Paradigma baru tersebut membuat pertanian tidak dapat dipisahkan lagi dari hulu, hilir, dan jasa penunjangnya. Pertanian tidak independen lagi, tapi terkait dengan produsen benih, pupuk, pestisida, pasar, penelitian, perbankan, dan agroindustri. Dan pelopor pembangunan agribisnis adalah dunia usaha, dari petani, usaha mikro, menengah, besar, sampai koperasi.
Jadi sistem agribisnis adalah gabungan antara pertanian, hulu, hilir, dan jasa penunjangnya yang terkait satu sama lain. Bahkan sekarang ini hulu, hilir, dan jasa penunjangnya yang kita sebut off-farm lebih penting dibandingkan on-farm. Peran pertanian pada PDB dulu sebesar 50% tapi sekarang tinggal 15%, dengan demikian peran pertanian menjadi relatif tidak penting. Tapi jika ditambah off-farm-nya sehingga menjadi sistem agribisnis, maka peran mencapai 50%. Sama dengan di AS, peran pertaniannya hanya 2%, tetapi sistem agribisnisnya mencapai 30% dari PDB mereka.

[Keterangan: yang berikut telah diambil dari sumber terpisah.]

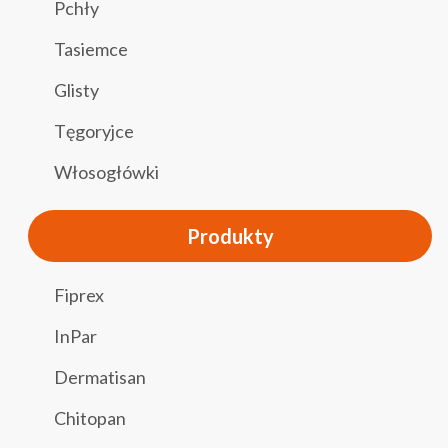
Pchły
Tasiemce
Glisty
Tęgoryjce
Włosogłówki
Produkty
Fiprex
InPar
Dermatisan
Chitopan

Kalau begitu kebijakan pertanian saja tidak cukup?
Kebijakan agribisnis harus meliputi soal perdagangan, industri, keuangan, dan lainnya. Yang ada sekarang, masing-masing sektor membuat kebijakan sendiri-sendiri sehingga itu bukan kebijakan agribisnis. Itu hanya kebijakan-kebijakan di dalam sistem agribisnis. Kebijakan agribisnis dibuat dengan melihat semua sektor yang terkait menjadi satu kesatuan.

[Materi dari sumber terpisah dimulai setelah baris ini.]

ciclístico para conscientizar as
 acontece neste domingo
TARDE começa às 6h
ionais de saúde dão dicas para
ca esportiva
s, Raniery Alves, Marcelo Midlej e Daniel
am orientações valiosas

Kebijakan sistem agribisnis tidak hanya menjadi tanggung jawab Menteri Pertanian, Menteri Kelautan dan Perikanan, serta Menteri Kehutanan. Tetapi tanggung jawab gabungan Menteri-menteri tersebut bersama Menteri Perdagangan, Menteri Perindustrian, Menteri Keuangan, dan menteri lainnya. Dan mereka secara bersama-sama merumuskan kebijakan yang terintegrasi sehingga menghasilkan kebijakan agribisnis.
Bagaimana kebijakan yang diterapkan pada masa 2000 – 2004?
Dengan paradigma baru membangun sistem dan usaha agribisnis, kita buat tujuan pembangunan sistem agribisnis yang berdaya saing, berkerakyatan, berkelanjutan, dan dilaksanakan secara desentralistis. Dan dari situ dibuat kebijakan proteksi dan promosi. Agribisnis kita tidak bisa dibangun kalau tidak dipoteksi. Tapi kita tidak mau hanya proteksi saja karena menuntut semakin tinggi proteksinya. Karena itu kita proteksi sekaligus melakukan promosi dengan upaya peningkatan daya saing. Proteksi akan dilaksanakan sampai orang lain tidak memproteksi agribisnisnya lagi, dan agribisnis kita telah mempunyai daya saing yang cukup.
Selanjutnya, harus ada organisasi untuk mewujudkan tekad tersebut karena dengan Deptan saja tidak cukup sehingga dibentuk Dewan Ketahanan Pangan (DKP). DKP diketuai Presiden dan Menteri Pertanian sebagai Ketua Harian. Dengan kewenangan tersebut Menteri Pertanian mudah berkoordinasi dengan Departemen Perdagangan dan Perindustrian, Departemen Keuangan, dan departemen lainnya untuk mewujudkan kebijakan sistem agribisnis.